Kaczor v. Murrow

354 N.W.2d 524 | Minn. Ct. App. | 1984

354 N.W.2d 524 (1984)

Jean KACZOR, Trustee for the Heirs of Steven Kaczor, Decedent, Appellant,
v.
James MURROW and the Brainerd Dispatch Newspapers, Inc., Respondent.

No. C6-84-724.

Court of Appeals of Minnesota.

September 11, 1984.

*525 Martin Berg, Roseau, for appellant.

Richard R. Quinlivan, Quinlivan, Sherwood, Spellacy & Tarvestad, Gerald L. Hasselbrink, St. Cloud, Kenneth W. Dodge, Meagher, Geer, Markham, Anderson, Adamson, Flaskamp & Brennan, Minneapolis, for respondents.

Heard, considered and decided by PARKER, P.J., and FOLEY and HUSPENI, JJ.

OPINION

PARKER, Judge.

The trial court granted summary judgment on Kaczor's negligence claims against Murrow. The court concluded that Murrow was driving in the proper lane at a legal rate of speed and did not contribute to the cause of a fatal accident. Kaczor appeals. We affirm.

FACTS

A fatal, head-on collision occurred November 24, 1982. Respondent was driving a pickup truck in the proper lane of a two-lane highway at a speed between 50 and 55 miles per hour, delivering newspapers for the Brainerd Dispatch. He observed a vehicle following him which attempted to pass but pulled back. Respondent continued to drive properly in his lane at approximately 53 miles per hour, watching the road ahead and checking his mirrors to observe behind. An oncoming car collided with the vehicle behind respondent when that vehicle pulled out to pass.

ISSUE

Did the trial court err in finding that, as a matter of law, a driver who was driving properly in his own lane within the speed limit was not negligent when he made no attempt to warn a following driver of a dangerous passing situation?

DISCUSSION

Summary judgment is seldom granted on negligence issues. However, it may be entered where the material facts are undisputed and, as a matter of law, compel only one conclusion. Dempsey v. Jaroscak, 290 Minn. 405, 188 N.W.2d 779 (1971).

Here, summary judgment is appropriate because respondent Murrow's actions did not in any way constitute negligence. He kept a lookout in the direction he was traveling and on occasion checked his mirrors to look to the rear. He drove within the speed limit and did not create any unreasonable risks.

Information provided →
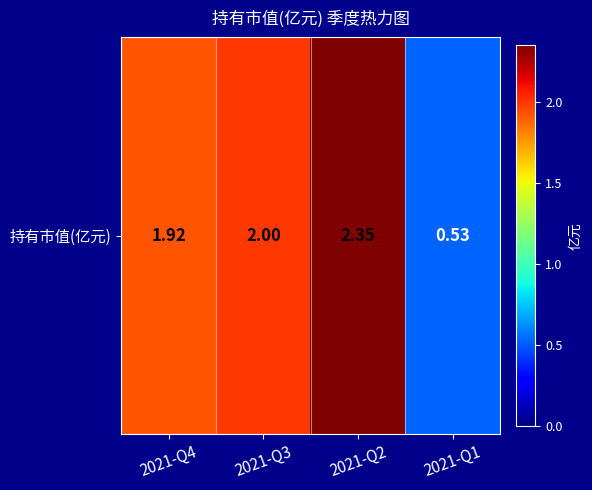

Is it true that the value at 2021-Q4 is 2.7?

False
...
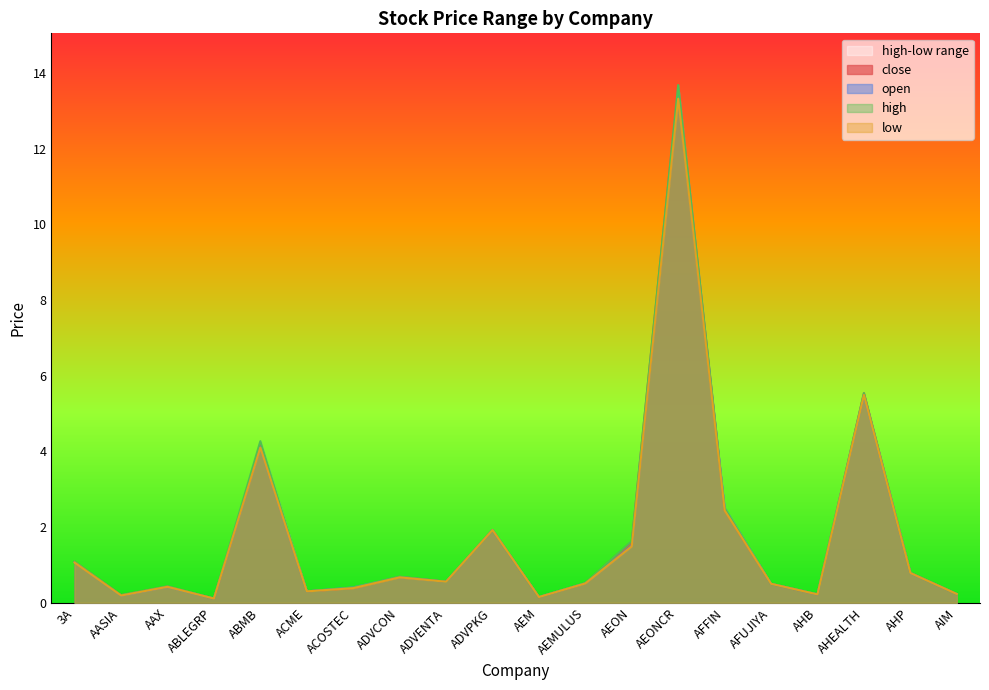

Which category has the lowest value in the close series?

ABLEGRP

Task 1 →
Answer these questions from the Kaczor v. Murrow opinion, one per line:
(a) On what date did the head-on collision occur?
(b) At about what speed was Murrow driving when he continued in his lane?
(c) Which judge wrote the opinion?
Task 2 → Please explain in one to three sentences why the Kaczor v. Murrow opinion holds that summary judgment fit this negligence case.
Task 3 → Write the next part of the Kaczor v. Murrow opinion, picking up after its final sentence.

Task answer 1 →
(a) November 24, 1982
(b) Approximately 53 miles per hour
(c) Judge Parker

Task answer 2 → Summary judgment is rare in negligence cases, but it may be entered when the material facts are undisputed and compel only one conclusion. Here Murrow's conduct was not negligent: he kept a lookout ahead, checked his mirrors, stayed within the speed limit and created no unreasonable risks.

Task answer 3 →
Appellant contends that Murrow had a duty to warn the following driver of the potentially dangerous situation by taking steps such as slowing down, moving more to the right, sounding his horn, or flashing his lights. The law does not impose such a duty.

A driver has no duty to keep a constant lookout to the rear and give warning signals to a following car when it is unsafe to pass. Nash v. Christenson, 241 Minn. 164, 62 N.W.2d 800 (1954). In Nash, the third vehicle in a line pulled out to pass, observed oncoming traffic, and attempted *526 to get back into the proper lane. In the process, the driver struck the second vehicle in the line and was thrown into the path of an oncoming car. The court held that while a driver has a primary duty to watch in the direction of travel, he is not required to give warnings or drive on the shoulder of the road.

In a similar situation in Prink v. Tonak, 273 Minn. 46, 54, 140 N.W.2d 70, 76 (1966), the court again found that looking forward, rather than to the rear, is not negligence. The leading driver is not required to look to the rear or drive onto the shoulder of the highway.

The evidence presented here is undisputed and compels the conclusion that Murrow was not negligent. Because there is no duty to warn a following driver, Murrow did not breach a duty and should not be held liable.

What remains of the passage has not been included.